Spain’s most famous red grape, tempranillo (tem-pra-KNEE-oh), makes such a huge range of wine styles depending on where it is grown in Spain—they almost seem made from separate varieties. Tempranillo is, for example, the main grape in the country’s famous wine region of Rioja. Traditionally-styled Rioja can resemble red Burgundy (pinot noir) in its refinement, earthiness, and complexity. At the same time, tempranillo is also the grape that makes blockbuster dense reds like tinta del Toro of the Toro region and the tinta del pais of Ribera del Duero. Tempranillo has a slew of different names in Spain, including ull de llebre (“eye of the hare”), cencibel, tinto aragónez, and escobera. Tempranillo’s significant amount of tannin allows it to age for long periods, though the wine is generally not as firm on the palate as cabernet sauvignon. Tempranillo’s good amount of acidity gives the wines made from it a sense of precision, yet it is not as high in acidity as pinot noir. When young, tempranillo’s flavors are a burst of cherries. After aging, the wine tends to take on a deep, complex earthiness.

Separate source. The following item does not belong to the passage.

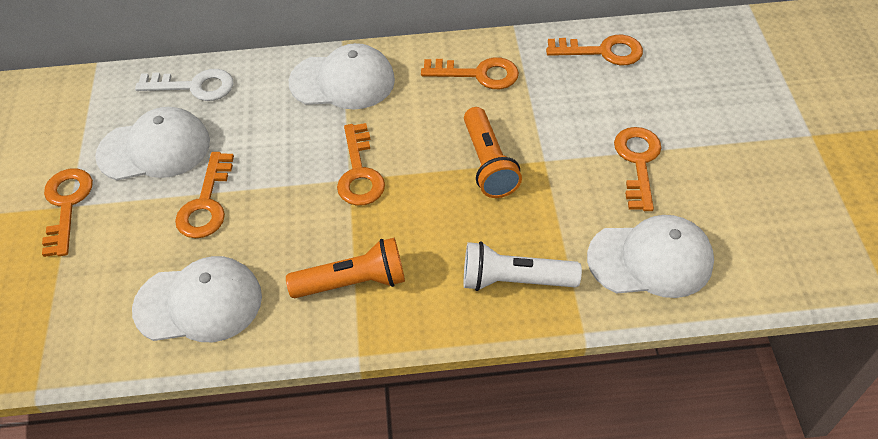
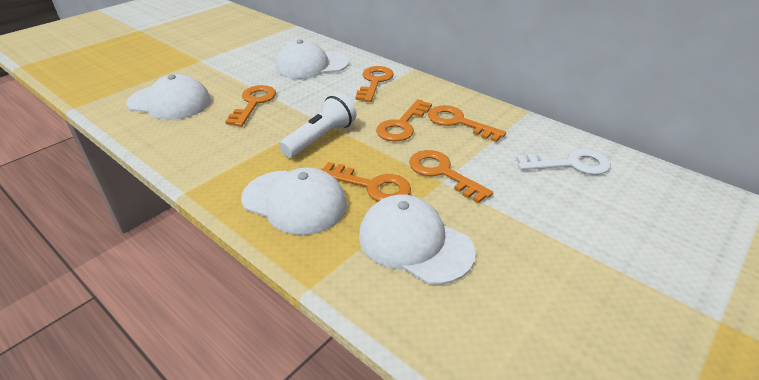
orange flashlight: [286,238,405,298] [464,107,522,198] = 2 -> none = 0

Tempranillo also grows in Portugal, where it’s known as tinta roriz and is one of the grapes that make up Port. Additionally, the grape is grown in Argentina and in California.

Share

Estufagem

The Portuguese term for the step in the process of making Madeira that involves heating the wine. Depending on the quality of the Madeira being produced, there are several estufagem methods. The most basic involves placing the fortified base wines in containers that are then heated to an average temperature of 113°F (with a maximum temperature of 131°F allowed) for three to six months. To make the very finest Madeiras, however, the containers may be placed in a warehouse attic, which builds up tremendous heat thanks to the intense Madeiran sun. There the Madeira-to-be may be left for twenty years or more.